Solo due giorni, come l’anno scorso. Il suo volto si scurì e inghiottì la gioia dell’incontro. Rimase in silenzio, quelle parole l’avevano svuotato. Continuava a ripeterle dentro di sé, per annullarne l’effetto. Ma così non fu, ad ogni passaggio ne sentiva sempre di più il peso. Un peso enorme che faceva fatica a sopportare.
“Hai fatto quello che ti ho consigliato lo scorso anno?”

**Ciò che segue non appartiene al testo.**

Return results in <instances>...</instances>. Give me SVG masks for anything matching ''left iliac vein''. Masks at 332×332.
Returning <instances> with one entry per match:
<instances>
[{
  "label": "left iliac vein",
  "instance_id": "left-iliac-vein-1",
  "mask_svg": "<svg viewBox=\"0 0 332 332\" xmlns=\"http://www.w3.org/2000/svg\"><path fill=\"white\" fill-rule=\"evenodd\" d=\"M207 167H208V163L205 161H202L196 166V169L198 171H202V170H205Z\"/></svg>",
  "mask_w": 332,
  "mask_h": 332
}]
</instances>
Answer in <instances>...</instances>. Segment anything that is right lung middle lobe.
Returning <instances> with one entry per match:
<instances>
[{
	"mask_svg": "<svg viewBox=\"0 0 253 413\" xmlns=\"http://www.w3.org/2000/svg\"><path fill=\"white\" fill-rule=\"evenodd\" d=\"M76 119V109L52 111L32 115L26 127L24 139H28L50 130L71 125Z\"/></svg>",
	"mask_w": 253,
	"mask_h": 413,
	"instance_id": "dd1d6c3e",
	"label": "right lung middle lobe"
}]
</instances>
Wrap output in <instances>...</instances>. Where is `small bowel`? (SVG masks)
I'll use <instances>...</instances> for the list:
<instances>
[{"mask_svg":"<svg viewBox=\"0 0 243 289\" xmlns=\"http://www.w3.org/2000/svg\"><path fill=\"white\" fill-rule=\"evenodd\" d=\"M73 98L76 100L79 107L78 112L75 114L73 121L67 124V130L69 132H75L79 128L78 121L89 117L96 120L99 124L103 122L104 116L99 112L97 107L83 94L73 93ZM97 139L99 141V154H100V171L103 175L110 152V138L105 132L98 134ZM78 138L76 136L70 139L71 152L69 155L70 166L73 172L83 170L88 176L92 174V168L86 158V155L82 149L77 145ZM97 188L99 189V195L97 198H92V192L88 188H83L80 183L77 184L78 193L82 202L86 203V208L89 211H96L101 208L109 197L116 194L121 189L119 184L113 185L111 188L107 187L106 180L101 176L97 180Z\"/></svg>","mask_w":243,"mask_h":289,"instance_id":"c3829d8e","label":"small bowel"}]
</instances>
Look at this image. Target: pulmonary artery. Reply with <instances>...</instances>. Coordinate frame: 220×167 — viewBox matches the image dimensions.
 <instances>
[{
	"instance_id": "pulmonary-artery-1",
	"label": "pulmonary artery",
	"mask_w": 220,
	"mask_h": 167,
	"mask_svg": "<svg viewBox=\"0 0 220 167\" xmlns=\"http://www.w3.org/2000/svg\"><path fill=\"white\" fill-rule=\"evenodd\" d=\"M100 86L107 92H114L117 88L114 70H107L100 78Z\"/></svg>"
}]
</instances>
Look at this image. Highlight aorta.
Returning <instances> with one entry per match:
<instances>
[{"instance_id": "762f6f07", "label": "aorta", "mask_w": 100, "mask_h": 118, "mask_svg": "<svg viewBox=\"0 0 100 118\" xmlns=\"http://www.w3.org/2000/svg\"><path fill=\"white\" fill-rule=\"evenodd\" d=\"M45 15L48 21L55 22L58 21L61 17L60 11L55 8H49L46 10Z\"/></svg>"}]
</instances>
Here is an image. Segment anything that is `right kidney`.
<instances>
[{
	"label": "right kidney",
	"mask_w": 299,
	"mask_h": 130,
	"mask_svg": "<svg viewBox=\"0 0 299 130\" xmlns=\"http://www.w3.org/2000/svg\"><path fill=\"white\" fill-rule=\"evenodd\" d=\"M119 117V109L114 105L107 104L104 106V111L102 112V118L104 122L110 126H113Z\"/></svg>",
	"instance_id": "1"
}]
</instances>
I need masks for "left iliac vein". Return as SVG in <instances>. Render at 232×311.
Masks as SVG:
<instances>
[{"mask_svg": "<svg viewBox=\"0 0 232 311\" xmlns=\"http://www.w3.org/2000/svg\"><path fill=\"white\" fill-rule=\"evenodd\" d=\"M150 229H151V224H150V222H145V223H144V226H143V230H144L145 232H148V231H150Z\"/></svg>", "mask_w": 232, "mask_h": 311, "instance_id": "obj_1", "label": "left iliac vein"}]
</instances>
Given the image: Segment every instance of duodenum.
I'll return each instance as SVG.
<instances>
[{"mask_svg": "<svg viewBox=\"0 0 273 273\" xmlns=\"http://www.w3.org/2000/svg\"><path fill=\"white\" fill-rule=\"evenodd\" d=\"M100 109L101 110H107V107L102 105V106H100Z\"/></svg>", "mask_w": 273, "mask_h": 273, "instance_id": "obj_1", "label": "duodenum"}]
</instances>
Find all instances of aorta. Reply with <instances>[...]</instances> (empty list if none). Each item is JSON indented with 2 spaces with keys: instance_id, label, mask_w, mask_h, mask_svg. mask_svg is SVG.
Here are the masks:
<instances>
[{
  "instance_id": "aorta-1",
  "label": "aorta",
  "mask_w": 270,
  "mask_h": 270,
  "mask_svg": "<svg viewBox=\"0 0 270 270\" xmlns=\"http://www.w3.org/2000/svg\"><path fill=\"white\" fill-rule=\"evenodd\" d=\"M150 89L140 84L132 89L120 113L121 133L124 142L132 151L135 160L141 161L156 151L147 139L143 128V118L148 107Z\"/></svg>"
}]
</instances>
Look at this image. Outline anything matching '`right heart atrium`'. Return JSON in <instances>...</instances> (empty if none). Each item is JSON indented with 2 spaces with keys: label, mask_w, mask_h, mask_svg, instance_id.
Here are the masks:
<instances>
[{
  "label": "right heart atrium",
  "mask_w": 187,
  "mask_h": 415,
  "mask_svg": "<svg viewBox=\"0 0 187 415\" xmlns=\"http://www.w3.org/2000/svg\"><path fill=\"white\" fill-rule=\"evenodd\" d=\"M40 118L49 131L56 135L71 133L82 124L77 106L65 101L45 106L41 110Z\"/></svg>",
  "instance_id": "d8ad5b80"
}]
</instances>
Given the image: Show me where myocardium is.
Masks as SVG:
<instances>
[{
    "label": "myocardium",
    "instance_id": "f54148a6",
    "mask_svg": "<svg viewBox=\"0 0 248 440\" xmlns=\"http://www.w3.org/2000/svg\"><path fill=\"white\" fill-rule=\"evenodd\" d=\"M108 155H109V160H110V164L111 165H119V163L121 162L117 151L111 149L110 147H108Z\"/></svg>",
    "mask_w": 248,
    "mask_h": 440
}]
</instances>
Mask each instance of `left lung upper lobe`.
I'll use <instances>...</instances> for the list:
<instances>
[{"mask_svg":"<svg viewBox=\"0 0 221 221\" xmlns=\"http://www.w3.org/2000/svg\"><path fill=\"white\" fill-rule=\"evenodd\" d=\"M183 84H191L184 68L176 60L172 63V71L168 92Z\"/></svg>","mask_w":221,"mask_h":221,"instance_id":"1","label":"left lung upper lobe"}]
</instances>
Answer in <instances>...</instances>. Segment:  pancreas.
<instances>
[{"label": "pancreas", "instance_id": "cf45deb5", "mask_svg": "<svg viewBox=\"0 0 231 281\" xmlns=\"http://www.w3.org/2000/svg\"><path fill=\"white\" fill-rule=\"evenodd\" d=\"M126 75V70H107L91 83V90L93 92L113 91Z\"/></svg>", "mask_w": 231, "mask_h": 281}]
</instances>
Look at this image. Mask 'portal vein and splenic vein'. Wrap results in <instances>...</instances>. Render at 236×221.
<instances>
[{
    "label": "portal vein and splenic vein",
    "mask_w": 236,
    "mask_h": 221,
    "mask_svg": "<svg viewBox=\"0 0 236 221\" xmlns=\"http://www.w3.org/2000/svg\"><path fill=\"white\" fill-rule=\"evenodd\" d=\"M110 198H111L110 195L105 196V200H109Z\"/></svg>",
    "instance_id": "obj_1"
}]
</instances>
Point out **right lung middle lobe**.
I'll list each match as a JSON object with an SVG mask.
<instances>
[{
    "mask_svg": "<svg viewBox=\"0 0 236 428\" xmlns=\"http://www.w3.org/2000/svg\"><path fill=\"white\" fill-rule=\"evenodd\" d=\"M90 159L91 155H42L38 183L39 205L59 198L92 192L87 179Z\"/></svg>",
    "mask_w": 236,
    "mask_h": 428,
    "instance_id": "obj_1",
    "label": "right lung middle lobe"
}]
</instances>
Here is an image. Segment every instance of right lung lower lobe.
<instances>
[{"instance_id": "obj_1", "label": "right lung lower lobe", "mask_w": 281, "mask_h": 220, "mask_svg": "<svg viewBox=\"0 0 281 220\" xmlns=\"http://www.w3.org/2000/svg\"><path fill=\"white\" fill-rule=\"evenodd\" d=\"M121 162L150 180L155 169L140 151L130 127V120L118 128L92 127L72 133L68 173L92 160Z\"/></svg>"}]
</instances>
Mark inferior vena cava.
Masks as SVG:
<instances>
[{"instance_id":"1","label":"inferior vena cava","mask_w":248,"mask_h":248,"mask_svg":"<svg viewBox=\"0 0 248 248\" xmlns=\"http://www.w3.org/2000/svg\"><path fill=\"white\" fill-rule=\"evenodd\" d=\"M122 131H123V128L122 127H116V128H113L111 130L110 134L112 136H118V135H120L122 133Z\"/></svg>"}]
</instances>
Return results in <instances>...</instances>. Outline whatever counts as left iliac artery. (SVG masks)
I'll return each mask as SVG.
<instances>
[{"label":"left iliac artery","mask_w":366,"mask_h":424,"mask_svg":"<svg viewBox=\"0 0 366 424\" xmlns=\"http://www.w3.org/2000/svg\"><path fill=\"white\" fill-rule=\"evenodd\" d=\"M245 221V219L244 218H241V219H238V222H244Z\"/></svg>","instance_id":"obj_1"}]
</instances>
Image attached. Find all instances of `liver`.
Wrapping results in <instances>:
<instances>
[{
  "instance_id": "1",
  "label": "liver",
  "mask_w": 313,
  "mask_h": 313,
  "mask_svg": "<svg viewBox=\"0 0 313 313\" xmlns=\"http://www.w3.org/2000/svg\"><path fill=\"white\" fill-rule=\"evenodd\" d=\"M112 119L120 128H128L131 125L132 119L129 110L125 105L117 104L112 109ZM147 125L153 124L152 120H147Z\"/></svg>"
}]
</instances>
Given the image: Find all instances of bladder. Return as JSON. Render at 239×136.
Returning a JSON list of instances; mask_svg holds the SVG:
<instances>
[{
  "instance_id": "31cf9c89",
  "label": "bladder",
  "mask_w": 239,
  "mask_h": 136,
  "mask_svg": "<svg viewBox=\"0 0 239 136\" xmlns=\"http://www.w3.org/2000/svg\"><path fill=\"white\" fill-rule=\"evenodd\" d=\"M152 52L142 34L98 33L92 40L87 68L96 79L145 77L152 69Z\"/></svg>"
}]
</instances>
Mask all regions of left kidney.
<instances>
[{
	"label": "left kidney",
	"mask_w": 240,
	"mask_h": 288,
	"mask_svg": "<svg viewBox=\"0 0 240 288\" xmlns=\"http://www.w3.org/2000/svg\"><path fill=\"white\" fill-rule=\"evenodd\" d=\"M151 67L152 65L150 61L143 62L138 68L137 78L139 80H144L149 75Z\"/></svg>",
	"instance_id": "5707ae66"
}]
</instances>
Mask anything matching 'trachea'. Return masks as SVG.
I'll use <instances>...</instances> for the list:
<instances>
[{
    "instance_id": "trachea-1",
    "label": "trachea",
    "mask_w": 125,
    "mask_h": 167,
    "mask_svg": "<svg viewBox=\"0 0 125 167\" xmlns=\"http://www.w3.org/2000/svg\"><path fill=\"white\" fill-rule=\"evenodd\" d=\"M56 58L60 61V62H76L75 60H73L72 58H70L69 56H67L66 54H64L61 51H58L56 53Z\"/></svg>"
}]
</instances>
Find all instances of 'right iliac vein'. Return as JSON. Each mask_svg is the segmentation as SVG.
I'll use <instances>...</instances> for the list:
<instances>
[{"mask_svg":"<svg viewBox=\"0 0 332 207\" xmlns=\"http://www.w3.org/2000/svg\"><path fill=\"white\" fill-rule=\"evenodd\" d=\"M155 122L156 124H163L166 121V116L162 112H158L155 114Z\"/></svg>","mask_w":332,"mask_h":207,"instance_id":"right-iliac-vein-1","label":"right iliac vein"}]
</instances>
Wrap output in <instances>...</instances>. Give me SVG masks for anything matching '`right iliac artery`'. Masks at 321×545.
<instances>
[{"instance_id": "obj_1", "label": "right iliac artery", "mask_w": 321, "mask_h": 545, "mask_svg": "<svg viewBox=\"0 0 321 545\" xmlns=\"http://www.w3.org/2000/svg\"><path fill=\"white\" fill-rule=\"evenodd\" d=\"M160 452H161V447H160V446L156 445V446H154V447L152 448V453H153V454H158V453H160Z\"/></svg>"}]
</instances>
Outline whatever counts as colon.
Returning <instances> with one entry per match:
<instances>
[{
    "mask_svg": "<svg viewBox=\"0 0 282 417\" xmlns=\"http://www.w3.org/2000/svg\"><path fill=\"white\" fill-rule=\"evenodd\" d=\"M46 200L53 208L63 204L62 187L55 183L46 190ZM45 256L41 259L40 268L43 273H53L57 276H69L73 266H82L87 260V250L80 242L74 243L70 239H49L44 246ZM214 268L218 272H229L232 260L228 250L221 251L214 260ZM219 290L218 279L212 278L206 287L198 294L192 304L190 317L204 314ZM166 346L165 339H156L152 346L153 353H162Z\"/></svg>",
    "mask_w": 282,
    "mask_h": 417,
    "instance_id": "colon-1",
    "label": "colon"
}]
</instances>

Lui smise di guardarla, abbassò la testa e strinse gli occhi. Lei capì che nulla era cambiato: le sue parole di un anno fa erano rimaste lì dove le aveva pronunciate, stese al suolo, inascoltate. Era ancora innamorato.
“Non sono riuscito”
“Non hai neppure provato a farlo”
“Non ho provato”
Adesso sapeva e in cuor suo sperava. Le prese la mano, gliela strinse, lì c’era tutta la sua vita. Accarezzò il suo viso e lei si abbandonò nella sua mano. La melodia del giorno appena nato mostrava tutto il suo splendore. Il suono penetrava ovunque, solleticava gli animi, inteneriva i cuori, sollecitava le molecole dei corpi. E i corpi rispondevano, nel modo in cui la natura aveva loro insegnato. Presero a girare l’uno rispetto all’altro, in un vortice sempre più intenso, profondo. Dove le leggi fisiche perdono di significato e i sentimenti si fondono, dissipando ogni dubbio e abbracciano la certezza di essere nel giusto. E’ giusto che accada. Un bacio, un leggero sfioro di labbra, un’emozione talmente intensa da lasciare senza fiato. E un unico desiderio: volerne ancora.
Uno stridio di freni. Uno sbuffo d’aria. La porta a soffietto si aprì e sbatté sulla fiancata. Il borbottio del motore dell’autobus metteva fretta.
“Mi ami?”
“Magari”
Aveva il palmo della mano schiacciato contro la porta chiusa, come se avesse voluto stamparlo nel vetro il suo saluto, mentre l’autobus copriva con una nuvola di fumo nero l’altra mano rimasta a terra e spalancata nel vuoto.